Estos dos fortísimos mártires del Señor fueron hermanos muy ilustres por sangre y naturales de Brescia, ciudad principal de Lombardía. A Faustino, que era el mayor, ordenó de sacerdote el obispo Apolonio, y a Jovita, de diácono.
Comenzaron los dos hermanos a ejercitar sus oficios con grande edificación de los fieles y acrecentamiento de la fe cristiana: lo cual sabido por el emperador Adriano, dio orden a Itálico, ministro suyo, que los prendiese, y obligase con halagos o por fuerza a renegar de Cristo. Hízolo así Itálico: pero hallándoles muy firmes en su propósito, no quiso pasar adelante hasta que el mismo emperador, que había de ir a Francia, pasase por Brescia, por ser los santos personas tan ilustres y emparentadas.
Vino, pues, Adriano, y los mandó llevar al templo del Sol para que lo adorasen; mas los dos santos hicieron oración al Dios del cielo, y luego la estatua del Sol, que resplandecía con muchísimos rayos de oro fino, se paró negra como el hollín: y como los sacerdotes del ídolo pusiesen en ella las manos para limpiarla, cayó, se deshizo y se convirtió en ceniza.
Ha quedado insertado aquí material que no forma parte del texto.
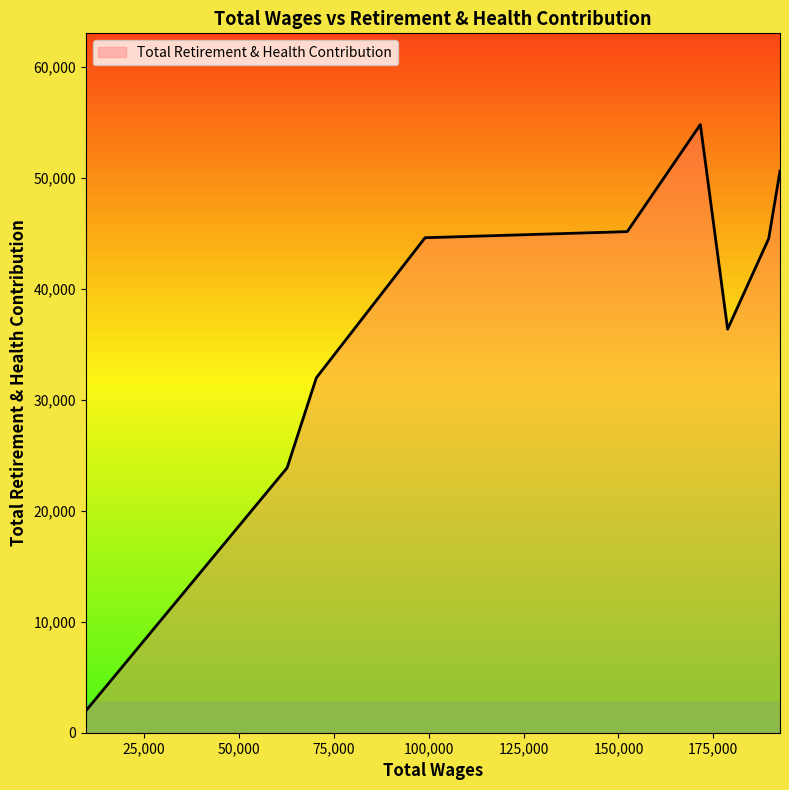

What is the smallest value displayed?

1977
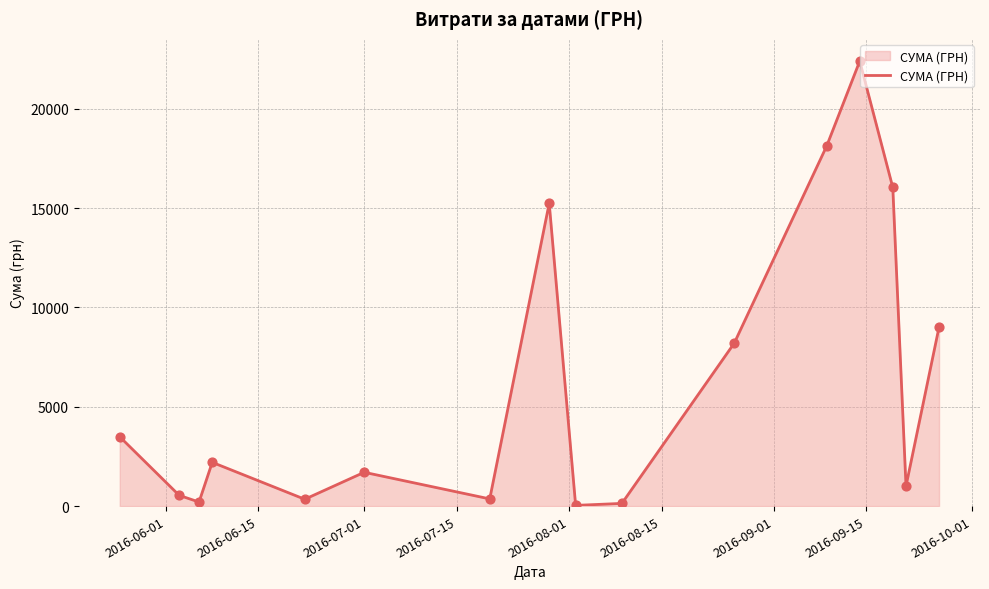

What is the maximum value shown in the chart?

22400.7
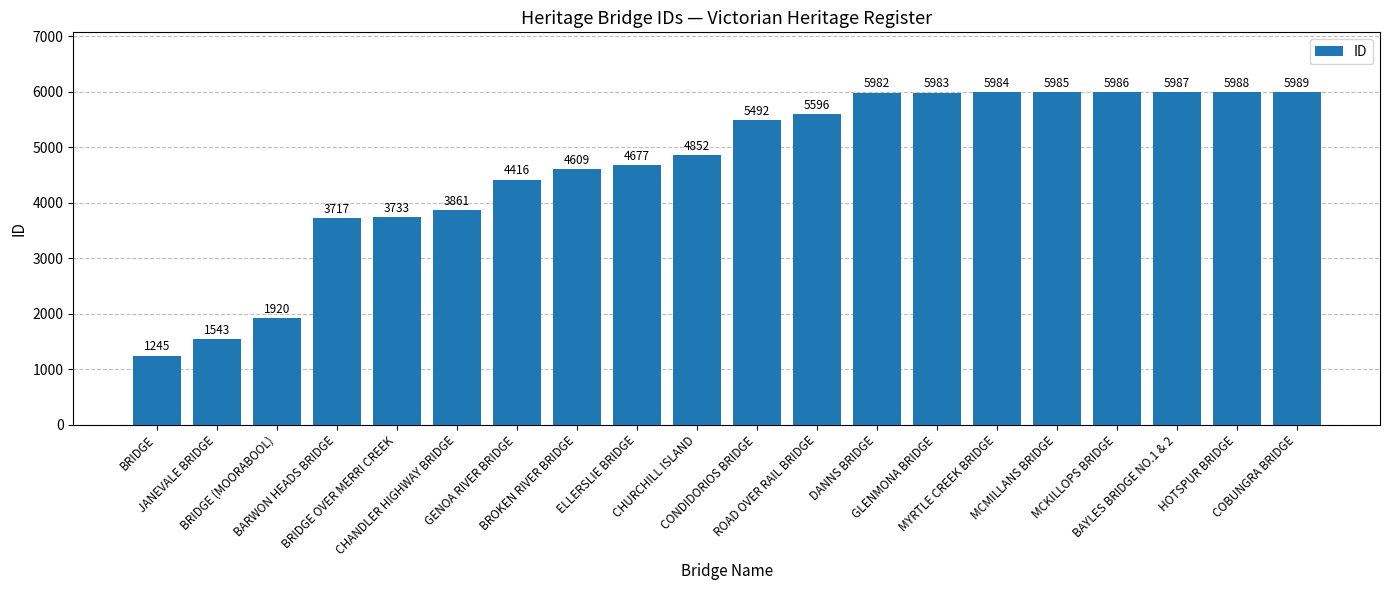

List the labels in order of value, largest first.

COBUNGRA BRIDGE, HOTSPUR BRIDGE, BAYLES BRIDGE NO.1 & 2, MCKILLOPS BRIDGE, MCMILLANS BRIDGE, MYRTLE CREEK BRIDGE, GLENMONA BRIDGE, DANNS BRIDGE, ROAD OVER RAIL BRIDGE, CONDIDORIOS BRIDGE, CHURCHILL ISLAND, ELLERSLIE BRIDGE, BROKEN RIVER BRIDGE, GENOA RIVER BRIDGE, CHANDLER HIGHWAY BRIDGE, BRIDGE OVER MERRI CREEK, BARWON HEADS BRIDGE, BRIDGE (MOORABOOL), JANEVALE BRIDGE, BRIDGE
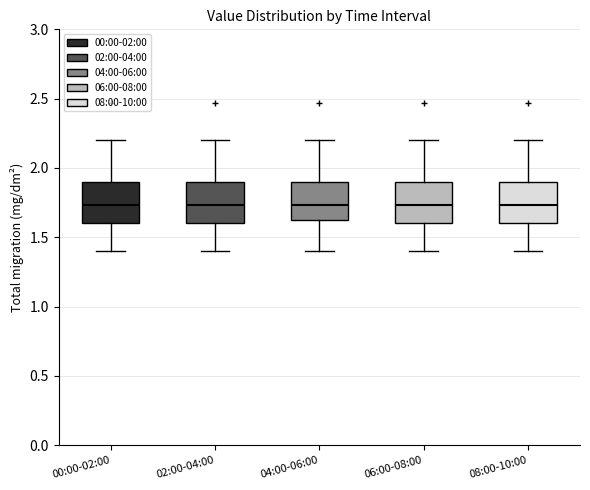

Reading left to right, read every box against the y-axis: the position of its median line, the range the box covers, and the ends of its whiskers. The values are not printed on the chart, so give them approximately, as read against the axis.

00:00-02:00: median 1.75, box 1.60 to 1.90, whiskers 1.40 to 2.20
02:00-04:00: median 1.75, box 1.60 to 1.90, whiskers 1.40 to 2.20
04:00-06:00: median 1.75, box 1.60 to 1.90, whiskers 1.40 to 2.20
06:00-08:00: median 1.75, box 1.60 to 1.90, whiskers 1.40 to 2.20
08:00-10:00: median 1.75, box 1.60 to 1.90, whiskers 1.40 to 2.20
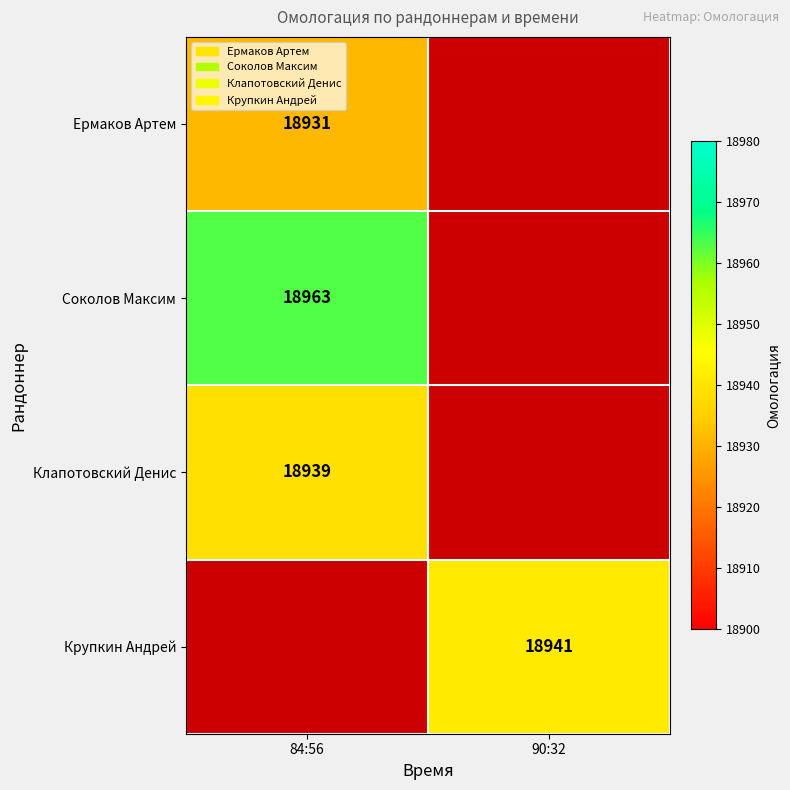

Is it true that Клапотовский Денис equals 26585 at 84:56?

False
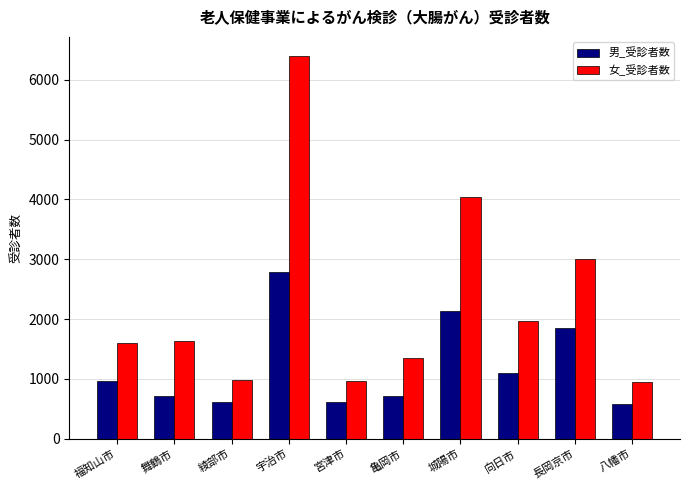

What is the difference between the maximum and minimum values in the 男_受診者数 series?

2206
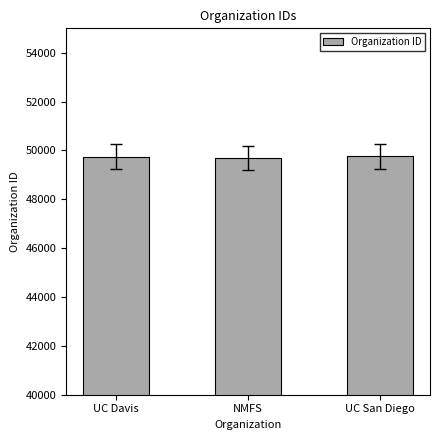

True or false: the data shows 65498 at UC Davis.

False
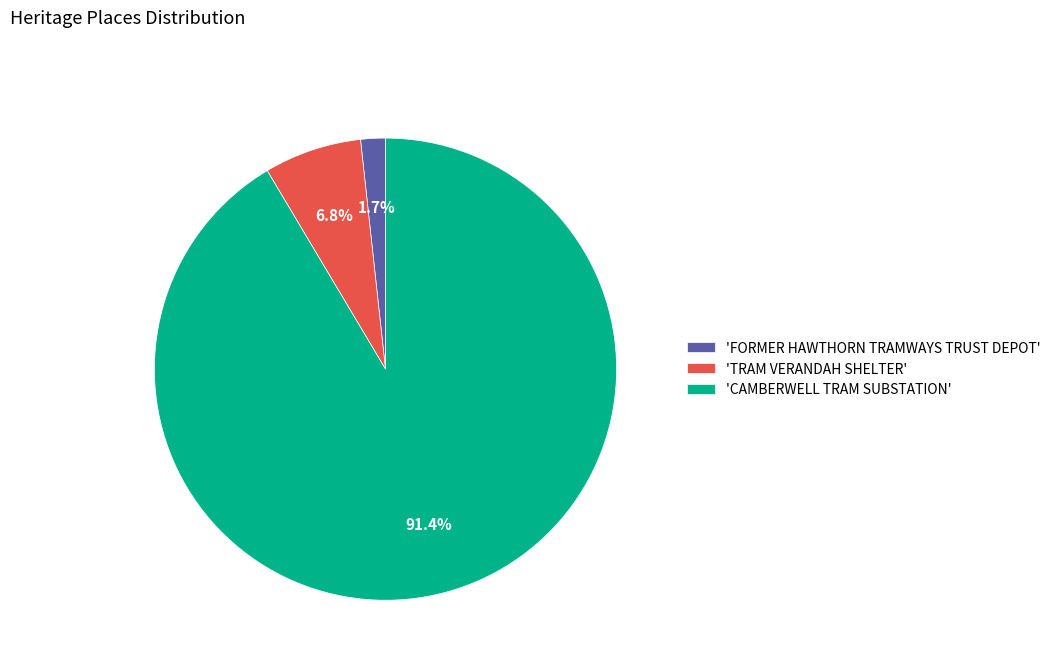

Count the number of slices in the pie.

3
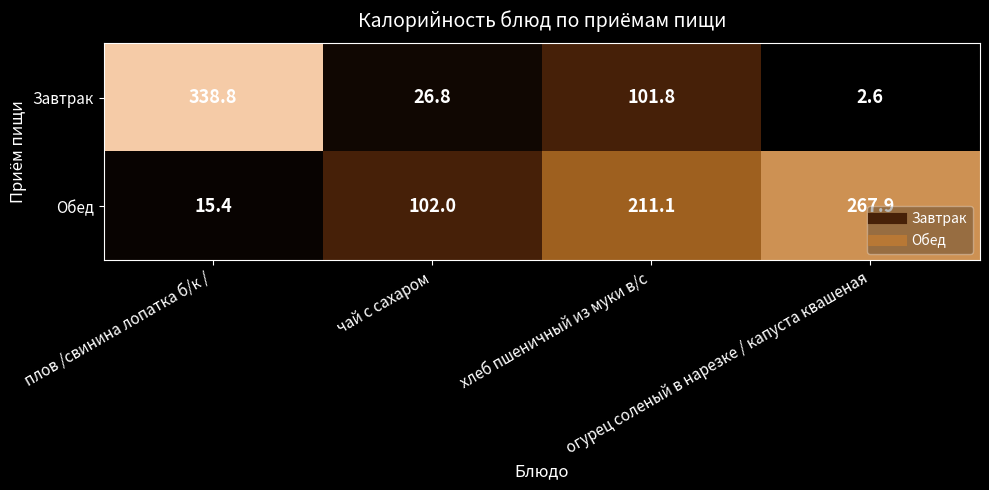

What is the sum of all Завтрак values?

470.0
Embravecióse el emperador con este suceso, y condenó a los dos santos a las fieras; pero los leones, osos y leopardos se amansaron como ovejas a sus pies y se los lamían. Después de esto mandó Adriano echar los santos al fuego, y ellos estaban en medio de las llamas como en una cama regalada, alabando y cantando himnos al Señor. Echáronles de nuevo en la cárcel para que allí pereciesen de hambre y sed; pero vinieron los ángeles del cielo a confortar y alegrar a los esforzados guerreros del Señor. Atáronles después boca arriba y echáronles plomo derretido con unos embudos por la boca, les aplicaron a los costados planchas encendidas, les echaron estopa, resina, aceite, encendieron un gran fuego alrededor de ellos, y el mismo fuego perdió su fuerza, y no fue parte sino para que muchísimos gentiles, espantados de tantos prodigios, se convirtiesen y se proclamasen cristianos.
Finalmente, el emperador, no sabiendo ya qué hacer y teniendo por afrenta ser vencido de los santos mártires, los entregó a Antíoco, gobernador, el cual, después de haber probado en vano todo linaje de suplicios, los mandó degollar fuera de la ciudad, y junto a la puerta de ella que va a Cremona.
Reflexión: Preguntará alguno de los que leen estos asombrosos prodigios tan frecuentes en los martirios de los santos: ¿Cómo no se convertían todos los gentiles que estaban presentes y aún el mismo emperador, teniendo a los ojos tan claros argumentos de la virtud divina? Sabemos que atribuían esos milagros a las malas artes de los demonios, pues llamaban a los santos con el nombre de grandes hechiceros, pero la causa principal de su obstinación era la perversidad de su vida. Decía Tertuliano al emperador de Roma: «Si los cristianos pudiesen vivir como los cesares, o los cesares no hubiesen de vivir como cristianos, a estas horas todos hubieran ya abrazado la fe de Cristo.» (Tertul. Apolog.) Y la misma razón movía a los demás a perseverar en los errores y vicios de la gentilidad, y ésta ha sido, es y será siempre la causa principal de la enemistad que tienen todos los impíos, herejes y malvados con la verdad católica.
Oración: Señor Dios, por cuyo amor despreciaron los bienaventurados mártires Faustino y Jovita, hermanos, las honras del siglo que les ofrecían, concédenos que por su ejemplo, estimemos en poco las mismas honras y lleguemos por su intercesión a la verdadera honra y gloria del Cielo. Por Jesucristo nuestro Señor. Amén.